ASCD Whole Child Bloggers

Get an Attitude

Large or small, ethnically diverse or homogenous, urban or rural, primary or secondary: bullying occurs in every school and among students of all backgrounds. Yet some schools have a much higher incidence of bullying, while others have minimal problems. If demographic factors don't predict the incidence of bullying, what does?

Attitudes.

The attitudes of adults make a tremendous difference in how frequently bullying occurs. School communities where adults are more likely to discuss bullying, actively work to prevent and manage instances of bullying, and create goals to stop bullying experience less of it. Although educating students about bullying is important, developing the understanding and skills school staff need to create a healthy, safe, and supportive environment is critical to shifting school culture.

As U.S. Secretary of Education Arne Duncan remarked at last month's Bullying Prevention Summit, "The job of teachers and principals is to help students learn and grow—and they can't do that job in schools where safety is not assured." How do we ensure our schools are safe? Get an attitude! Whether you're an educator, student, guardian, neighbor, relative, or community leader, talk about bullying with each other and the young people in your community: talk about the importance of creating a school and community where students feel safe and understand the damage caused by bullying.

Join the conversation about a whole child approach to bullying prevention this month on www.wholechildeducation.org. Start by downloading this month's Whole Child Podcast. You'll hear from Kevin Jennings, assistant deputy secretary for the Office of Safe and Drug-Free Schools at the U.S. Department of Education; Penny Bisignano, Olweus coordinator for the state of Iowa; and Rachel Cole Lawson, high school guidance counselor at the Whole Child Award–winning Malcolm Price Laboratory School. Return to the Whole Child Website throughout the month for free tools, blog posts by experts, and other resources to help you address bullying in your school and community.

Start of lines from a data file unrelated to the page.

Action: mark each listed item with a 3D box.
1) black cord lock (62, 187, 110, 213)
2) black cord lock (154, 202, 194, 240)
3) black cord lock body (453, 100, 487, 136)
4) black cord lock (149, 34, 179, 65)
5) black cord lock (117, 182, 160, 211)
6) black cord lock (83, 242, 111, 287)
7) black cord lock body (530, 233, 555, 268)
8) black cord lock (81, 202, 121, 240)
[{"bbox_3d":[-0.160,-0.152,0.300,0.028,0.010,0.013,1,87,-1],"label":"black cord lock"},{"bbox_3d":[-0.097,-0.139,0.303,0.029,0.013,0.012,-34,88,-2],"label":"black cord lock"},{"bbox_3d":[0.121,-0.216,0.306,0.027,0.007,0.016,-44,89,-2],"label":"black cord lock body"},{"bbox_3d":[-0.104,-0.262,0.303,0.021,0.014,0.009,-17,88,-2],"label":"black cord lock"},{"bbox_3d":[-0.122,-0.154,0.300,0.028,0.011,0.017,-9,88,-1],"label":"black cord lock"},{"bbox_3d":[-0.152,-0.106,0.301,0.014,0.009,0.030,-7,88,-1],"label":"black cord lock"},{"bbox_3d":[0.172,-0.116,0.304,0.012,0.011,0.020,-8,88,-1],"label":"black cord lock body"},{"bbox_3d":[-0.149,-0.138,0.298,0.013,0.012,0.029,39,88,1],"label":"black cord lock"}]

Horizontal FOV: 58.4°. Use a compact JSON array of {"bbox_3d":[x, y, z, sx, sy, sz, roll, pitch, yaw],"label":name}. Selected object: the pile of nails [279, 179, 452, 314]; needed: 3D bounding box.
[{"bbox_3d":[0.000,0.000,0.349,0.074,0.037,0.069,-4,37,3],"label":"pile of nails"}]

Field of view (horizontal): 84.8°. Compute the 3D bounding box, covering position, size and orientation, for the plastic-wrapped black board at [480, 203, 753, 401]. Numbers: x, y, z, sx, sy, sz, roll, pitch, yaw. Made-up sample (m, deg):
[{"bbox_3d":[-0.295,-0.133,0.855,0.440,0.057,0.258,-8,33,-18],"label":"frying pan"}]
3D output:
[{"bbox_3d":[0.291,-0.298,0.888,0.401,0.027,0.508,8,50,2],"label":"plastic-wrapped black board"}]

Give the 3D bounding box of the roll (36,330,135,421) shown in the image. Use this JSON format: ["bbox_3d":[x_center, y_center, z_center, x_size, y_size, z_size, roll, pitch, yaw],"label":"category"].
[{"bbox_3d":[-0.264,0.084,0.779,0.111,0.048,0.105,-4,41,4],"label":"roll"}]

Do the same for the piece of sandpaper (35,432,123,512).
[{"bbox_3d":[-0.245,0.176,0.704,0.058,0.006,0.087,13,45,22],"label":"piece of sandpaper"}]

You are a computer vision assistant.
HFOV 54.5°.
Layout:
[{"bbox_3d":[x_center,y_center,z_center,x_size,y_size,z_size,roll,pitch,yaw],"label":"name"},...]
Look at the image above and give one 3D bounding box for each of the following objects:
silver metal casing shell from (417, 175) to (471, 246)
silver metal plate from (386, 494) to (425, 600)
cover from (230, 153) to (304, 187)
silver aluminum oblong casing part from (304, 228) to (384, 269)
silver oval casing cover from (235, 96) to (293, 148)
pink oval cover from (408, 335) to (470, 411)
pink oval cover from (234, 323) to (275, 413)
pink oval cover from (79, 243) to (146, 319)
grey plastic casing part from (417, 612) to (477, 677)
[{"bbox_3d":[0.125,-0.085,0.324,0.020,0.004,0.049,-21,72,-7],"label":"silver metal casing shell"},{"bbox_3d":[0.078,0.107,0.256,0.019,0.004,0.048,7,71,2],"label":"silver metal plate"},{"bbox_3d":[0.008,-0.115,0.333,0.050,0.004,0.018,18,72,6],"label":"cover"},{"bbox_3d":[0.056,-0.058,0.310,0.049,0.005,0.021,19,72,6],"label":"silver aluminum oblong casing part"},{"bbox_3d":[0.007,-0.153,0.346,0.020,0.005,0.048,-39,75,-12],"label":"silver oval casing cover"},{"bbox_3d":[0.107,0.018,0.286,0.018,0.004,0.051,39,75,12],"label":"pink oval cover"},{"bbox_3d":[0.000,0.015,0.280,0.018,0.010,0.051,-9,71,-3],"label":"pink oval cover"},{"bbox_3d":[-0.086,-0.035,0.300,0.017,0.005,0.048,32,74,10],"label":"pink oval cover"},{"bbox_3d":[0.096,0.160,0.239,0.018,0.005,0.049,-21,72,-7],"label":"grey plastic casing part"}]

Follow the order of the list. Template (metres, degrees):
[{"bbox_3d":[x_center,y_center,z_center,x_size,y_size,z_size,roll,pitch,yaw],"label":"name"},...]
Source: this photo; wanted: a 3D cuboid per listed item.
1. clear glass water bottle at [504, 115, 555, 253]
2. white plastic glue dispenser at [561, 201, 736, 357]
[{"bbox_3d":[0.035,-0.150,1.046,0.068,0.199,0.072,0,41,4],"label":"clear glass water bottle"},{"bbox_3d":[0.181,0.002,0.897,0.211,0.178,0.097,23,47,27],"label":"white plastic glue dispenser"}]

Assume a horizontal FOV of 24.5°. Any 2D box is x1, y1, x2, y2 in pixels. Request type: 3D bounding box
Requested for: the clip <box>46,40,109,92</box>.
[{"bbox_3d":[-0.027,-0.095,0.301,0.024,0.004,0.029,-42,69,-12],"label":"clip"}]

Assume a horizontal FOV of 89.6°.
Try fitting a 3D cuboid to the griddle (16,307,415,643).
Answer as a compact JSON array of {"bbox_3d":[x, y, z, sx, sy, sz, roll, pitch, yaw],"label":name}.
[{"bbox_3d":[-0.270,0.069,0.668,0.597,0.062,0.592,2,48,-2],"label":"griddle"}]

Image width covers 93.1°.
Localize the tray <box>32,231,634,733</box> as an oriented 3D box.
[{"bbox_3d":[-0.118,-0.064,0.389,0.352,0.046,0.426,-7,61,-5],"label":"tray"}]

Learn more and stay up to date on policies and practices, data, strategies, tools, and important actions to help ensure that each child is healthy, safe, engaged, supported, and challenged by subscribing to the Whole Child Newsletter.

Comments (5)

Get an Attitude « Whole Child Blog – Whole C

September 9, 2010

[...] Get an Attitude « Whole Child Blog – Whole Child Education Filed under: education — coopmike48 @ 12:50 pm   Get an Attitude « Whole Child Blog – Whole Child Education. [...]

Jacek Polubiec

September 9, 2010

Nice post on important topic but I (slightly) object to the phrase “shifting school culture”. While the forces that impact our schools are always shifting, the school cultures and the values on which they are build, must be stable and unshaken. When our learning communities are built on trust, respect and collaboration and these values are stressed regardless of the circumstances, the attitudes towards bullying (and other issues) will improve and the solutions will be obvious. As we are progressing towards the 22nd century, we will often have to change what we do but never what we stand for.

Dr. Lynnda M. Nadien

September 9, 2010

The most important aspect of bully prevention is for all school personnel to know all children by name, and at least one fact about that child. We need to treat children as ‘people’ and realize they have certain needs that cannot be ignored. This includes the bully! We cannot be afraid to discuss bullying behavior, that occurs on school grounds. We must encourage children to speak out, and defend themselves with our help. Peer mediation is a successful method, but available adults are critical to promote trust, respect and self-awareness for children.

HoneyFern

September 10, 2010

Bullying has gotten much worse despite intiatives and minor training for teachers.  I thought it was pretty interesting that on a news broadcast last night a student was asked for his wish for the school year and his response was, “No bullies.”

Rebecca R

October 13, 2010

I’ve noticed that bullying in the elementary school I teach in has increased over the past several years.  It is very unsettling as an adult and one day parent, to hear the things that are said and see the pain these innocent students feel.  Although our school offers a lot of education on preventing bullying, there still seems to be an increase in the school.  It is hard to get through to many of these “bullies” that they are doing something wrong and hurtful. It is really disheartening when the parents come in for parent conference and do not think their child has done anything wrong.  It is hard to teach a child that bullying is wrong, when the parents don’t believe there is something wrong.